The advent of high throughput next-generation sequencing techniques and De novo genome/transcriptome assembly make the development of new computational methods to annotate uncharacterized proteins more indispensable. Due to technical difficulty and expense, experimental characterization of protein function cannot be scaled to large number of proteins. Therefore, computational methods have become the forefront of protein function prediction. Many computational methods for protein function prediction have been proposed in the past decades. Most such methods focus on "global" annotation, such as molecular function, biological process, domain or family. Methods to provide fine-grained "local" annotation of functional sites at the level of individual amino acids are relatively rare.
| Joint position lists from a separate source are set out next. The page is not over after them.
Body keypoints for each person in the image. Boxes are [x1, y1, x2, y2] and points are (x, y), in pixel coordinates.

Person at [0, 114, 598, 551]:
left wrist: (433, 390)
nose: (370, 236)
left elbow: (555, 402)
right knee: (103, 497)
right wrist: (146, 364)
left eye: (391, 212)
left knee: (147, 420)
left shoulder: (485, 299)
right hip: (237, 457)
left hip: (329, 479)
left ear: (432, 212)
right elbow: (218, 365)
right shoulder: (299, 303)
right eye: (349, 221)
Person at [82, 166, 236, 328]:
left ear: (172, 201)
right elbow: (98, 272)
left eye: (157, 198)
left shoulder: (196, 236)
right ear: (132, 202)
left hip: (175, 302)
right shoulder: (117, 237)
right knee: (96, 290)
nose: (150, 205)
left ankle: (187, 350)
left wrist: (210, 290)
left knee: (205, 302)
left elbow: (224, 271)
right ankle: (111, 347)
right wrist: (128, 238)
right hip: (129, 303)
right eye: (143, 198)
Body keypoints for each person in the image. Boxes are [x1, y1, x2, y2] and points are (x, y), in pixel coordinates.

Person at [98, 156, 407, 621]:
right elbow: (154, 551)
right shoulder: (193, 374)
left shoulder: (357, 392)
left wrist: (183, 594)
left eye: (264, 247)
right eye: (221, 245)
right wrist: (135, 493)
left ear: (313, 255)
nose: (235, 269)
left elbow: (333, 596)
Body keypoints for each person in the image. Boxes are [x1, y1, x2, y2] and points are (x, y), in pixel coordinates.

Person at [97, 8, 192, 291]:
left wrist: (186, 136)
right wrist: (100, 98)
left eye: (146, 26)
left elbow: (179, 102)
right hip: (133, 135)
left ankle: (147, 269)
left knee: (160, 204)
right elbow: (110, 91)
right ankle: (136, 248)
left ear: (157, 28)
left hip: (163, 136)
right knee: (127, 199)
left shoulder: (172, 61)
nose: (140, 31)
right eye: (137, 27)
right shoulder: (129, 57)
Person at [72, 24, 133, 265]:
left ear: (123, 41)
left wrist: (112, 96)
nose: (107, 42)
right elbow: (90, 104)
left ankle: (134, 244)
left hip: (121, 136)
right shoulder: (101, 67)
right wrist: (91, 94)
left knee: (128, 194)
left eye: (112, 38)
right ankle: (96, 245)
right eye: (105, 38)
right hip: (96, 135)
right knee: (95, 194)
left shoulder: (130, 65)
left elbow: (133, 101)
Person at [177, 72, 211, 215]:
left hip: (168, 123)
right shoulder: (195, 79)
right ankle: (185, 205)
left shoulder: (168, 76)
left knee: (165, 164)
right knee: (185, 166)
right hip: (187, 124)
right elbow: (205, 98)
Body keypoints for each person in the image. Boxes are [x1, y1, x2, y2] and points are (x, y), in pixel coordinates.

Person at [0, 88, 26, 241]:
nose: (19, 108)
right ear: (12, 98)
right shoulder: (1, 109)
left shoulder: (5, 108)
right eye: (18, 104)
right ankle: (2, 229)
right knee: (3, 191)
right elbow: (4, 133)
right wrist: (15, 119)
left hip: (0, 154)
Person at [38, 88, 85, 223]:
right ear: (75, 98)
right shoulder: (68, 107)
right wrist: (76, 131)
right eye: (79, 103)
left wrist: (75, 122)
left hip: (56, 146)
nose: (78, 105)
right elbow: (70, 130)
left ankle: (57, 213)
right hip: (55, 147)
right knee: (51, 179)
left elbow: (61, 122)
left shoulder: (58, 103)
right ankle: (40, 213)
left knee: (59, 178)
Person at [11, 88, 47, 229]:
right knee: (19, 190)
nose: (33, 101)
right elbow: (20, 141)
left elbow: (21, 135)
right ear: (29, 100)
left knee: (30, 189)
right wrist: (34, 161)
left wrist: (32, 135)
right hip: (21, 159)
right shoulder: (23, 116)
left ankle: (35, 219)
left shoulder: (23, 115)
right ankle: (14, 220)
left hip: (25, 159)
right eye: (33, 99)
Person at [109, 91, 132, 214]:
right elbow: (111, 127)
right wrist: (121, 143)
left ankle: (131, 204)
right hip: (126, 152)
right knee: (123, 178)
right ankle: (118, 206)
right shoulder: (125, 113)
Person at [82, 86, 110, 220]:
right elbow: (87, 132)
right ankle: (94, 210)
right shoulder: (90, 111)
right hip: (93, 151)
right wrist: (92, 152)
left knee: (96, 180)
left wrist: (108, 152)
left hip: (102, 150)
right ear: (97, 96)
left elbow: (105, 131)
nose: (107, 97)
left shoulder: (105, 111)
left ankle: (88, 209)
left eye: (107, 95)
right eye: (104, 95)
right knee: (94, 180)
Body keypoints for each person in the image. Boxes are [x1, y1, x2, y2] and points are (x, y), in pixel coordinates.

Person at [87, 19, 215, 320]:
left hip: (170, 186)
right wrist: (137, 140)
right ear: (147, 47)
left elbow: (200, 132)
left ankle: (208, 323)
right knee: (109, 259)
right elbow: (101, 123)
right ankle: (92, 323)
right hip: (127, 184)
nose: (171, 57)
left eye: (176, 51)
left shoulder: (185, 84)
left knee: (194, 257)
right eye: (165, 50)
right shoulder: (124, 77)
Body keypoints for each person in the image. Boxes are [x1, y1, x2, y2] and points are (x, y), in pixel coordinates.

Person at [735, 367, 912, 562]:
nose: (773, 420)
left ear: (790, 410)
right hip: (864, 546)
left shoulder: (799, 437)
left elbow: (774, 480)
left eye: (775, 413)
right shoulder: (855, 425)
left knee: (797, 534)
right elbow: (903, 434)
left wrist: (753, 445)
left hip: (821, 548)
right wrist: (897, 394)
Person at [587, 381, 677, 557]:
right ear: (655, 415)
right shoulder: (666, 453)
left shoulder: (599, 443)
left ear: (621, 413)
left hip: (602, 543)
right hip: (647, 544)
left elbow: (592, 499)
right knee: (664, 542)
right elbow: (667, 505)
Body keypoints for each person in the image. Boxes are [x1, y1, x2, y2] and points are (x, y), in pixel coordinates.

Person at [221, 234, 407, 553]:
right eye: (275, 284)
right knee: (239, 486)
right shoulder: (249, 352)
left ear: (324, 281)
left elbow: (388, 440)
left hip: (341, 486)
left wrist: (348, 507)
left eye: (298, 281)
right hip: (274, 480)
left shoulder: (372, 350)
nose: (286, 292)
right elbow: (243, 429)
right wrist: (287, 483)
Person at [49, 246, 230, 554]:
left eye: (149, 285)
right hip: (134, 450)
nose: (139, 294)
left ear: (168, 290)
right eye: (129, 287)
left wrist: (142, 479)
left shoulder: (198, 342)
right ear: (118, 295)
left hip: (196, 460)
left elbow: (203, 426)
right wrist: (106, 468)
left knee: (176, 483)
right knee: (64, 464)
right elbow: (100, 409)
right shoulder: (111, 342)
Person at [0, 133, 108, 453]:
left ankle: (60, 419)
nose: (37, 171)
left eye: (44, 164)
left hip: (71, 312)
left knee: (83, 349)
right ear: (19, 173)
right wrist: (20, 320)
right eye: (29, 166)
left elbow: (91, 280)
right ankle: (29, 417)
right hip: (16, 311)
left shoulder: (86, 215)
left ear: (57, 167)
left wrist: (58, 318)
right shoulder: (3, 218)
We developed a computational method that predicts functional residues within uncharacterized proteins using position-specific site conditional template annotation rules (PIR Site Rules) derived from known protein structural and experimental data curated by structural biologists. Each rule specifies a set of test conditions such that candidate uncharacterized proteins must pass. Positive matches trigger the appropriate annotation for active site residues, binding site residues, modified residues, or other functionally important amino acids. PIR Site Rules, site Hidden Markov Models, template sequences, and functional site prediction workflow have been used to render the high-quality annotations for computationally analyzed UniProt knowledgebase protein sequences (UniProt/TrEML). In order to make our work widely usable for people interested in protein functional site prediction, we streamlined our workflow and developed a standalone Java software package named PIRSitePredict.
To ensure our software is easy to use for our users, the system is designed to take the XML output from InterProScan, which is widely used by the annotation community. The users should run through their protein sequences or Genomic sequences with InterProScan software. Our PIRSitePredict then uses the results in XML format from the InterProScan and related organism information (Kingdom/Sub-taxon) as inputs, applies the curated PIRSRs, Site Hidden Markov Models (SRHMMs) and template protein sequences (a template protein is a representative protein in a protein family that has 3D structure with experimental evidence for the functional sites and modifications) to predict the functional sites for protein sequences matching InterPro signatures. The supported prediction result formats: TSV (Tab-separated values), XML and GFF3. PIRSitePreidct provides online prediction service and downloadable stand-alone software package. The online prediction service is a web application using Spring MVC 4, Thymeleaf, Bootstrap, and jQuery. The stand-alone software package is a Java command line application.